La sinistra e la Casta

La Casta della rendita e dei burocrati ha detto la sua ieri pomeriggio, intorno alle 18. Con il suo solito, straordinario tempismo, la Corte Costituzionale è intervenuta nella campagna referendaria bocciando parti qualificanti della riforma Madia con un tipico cavillo da azzeccarbugli (ci vuole l’intesa con le Regioni, non basta il parere), utilizzando i principi costituzionali dettati dall’attuale sciagurato titolo V, quello che possiamo finalmente cambiare con il referendum. Una sentenza emblematica, che dimostra quanto sono potenti le resistenze conservatrici al cambiamento, e grida una fortissima ragione in più per il Sì al referendum. Niente che già non sapessimo, per quello che mi riguarda. Ma ieri sera il mio Sì si è moltiplicato per mille, e spero quello di tanti.

Poi stamattina ho incontrato per strada un vecchio compagno della sezione “1° maggio” che non vedevo forse da trenta anni, e subito si è parlato di referendum. “Io voto No, Velardi. Non mi fido…”. Gli ho chiesto le ragioni della sfiducia (“da tanti anni solo chiacchiere, delusioni, divisioni…”). Abbiamo conversato con serietà e affetto, gli ho detto delle mie ragioni, ho insistito sui temi della lotta alla burocrazia, ai poteri chiusi e arroccati, non (solo) perché fossero di giornata, ma perché a me sembrano davvero cruciali nel voto del 4 dicembre. Infine ci siamo abbracciati, e ho visto nel suo sguardo smarrimento, incertezza. Forse in un quarto d’ora sono riuscito a convincerlo.

Però tornando a casa, e ora che scrivo, mi è salito un velo di tristezza. Ma che cosa è successo a quella che una volta era la mia grande famiglia, la sinistra italiana? Come abbiamo fatto a  disperdere quel patrimonio umano, di cultura politica, quell’impasto di ideali importanti e concreto riformismo che ha segnato un pezzo significativo della storia di tanti di noi?
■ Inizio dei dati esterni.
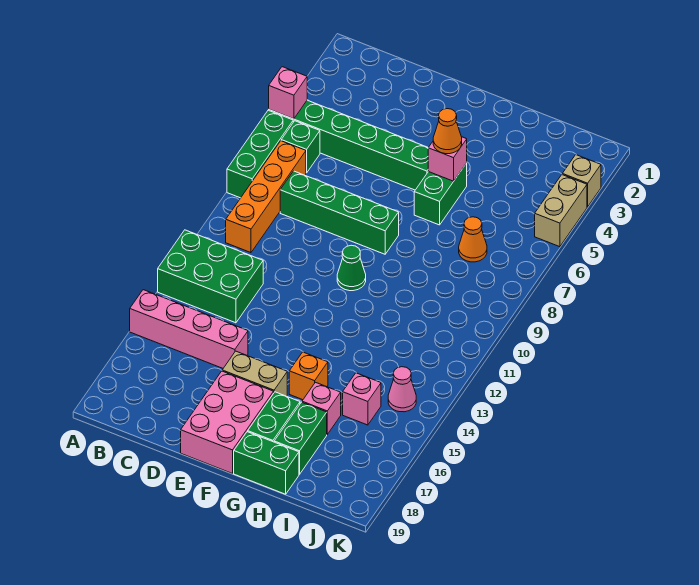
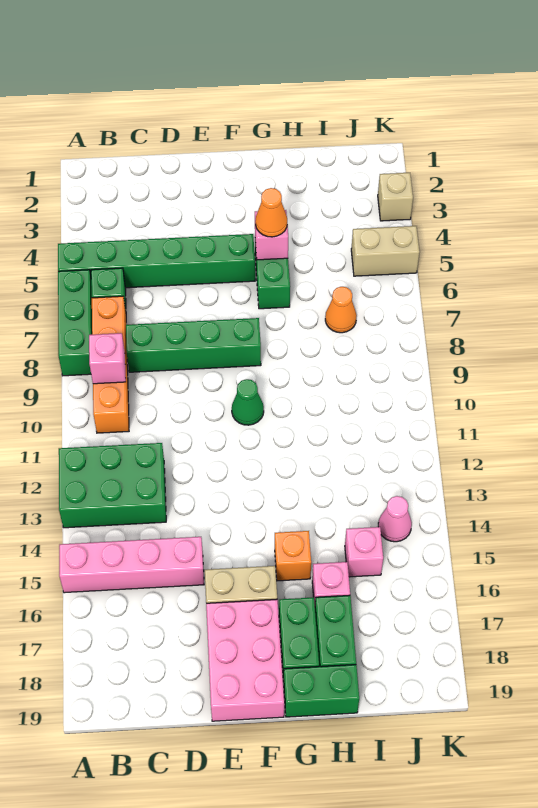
pink 1x1 brick [269,67,307,119] -> pink 1x1 brick moved to [89,333,126,384]
tan 1x2 brick [535,175,587,247] -> tan 1x2 brick turned to [351,226,420,276]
E quanti errori abbiamo fatto tutti (magari anche Renzi, l’ultimo arrivato) se quella che a me oggi sembra una posizione ovvia, scontata (il Sì alla riforma), non appare tale a quel compagno che mi insegnò a mettere la giusta dose di Sichozell nell’acqua che serviva ad attaccare i manifesti, e certo non è un grand commis di Stato, non è amico di nessuna casta, non è grillino né berlusconiano, e – in fondo – vuole, proprio come me, solo una società che funzioni meglio?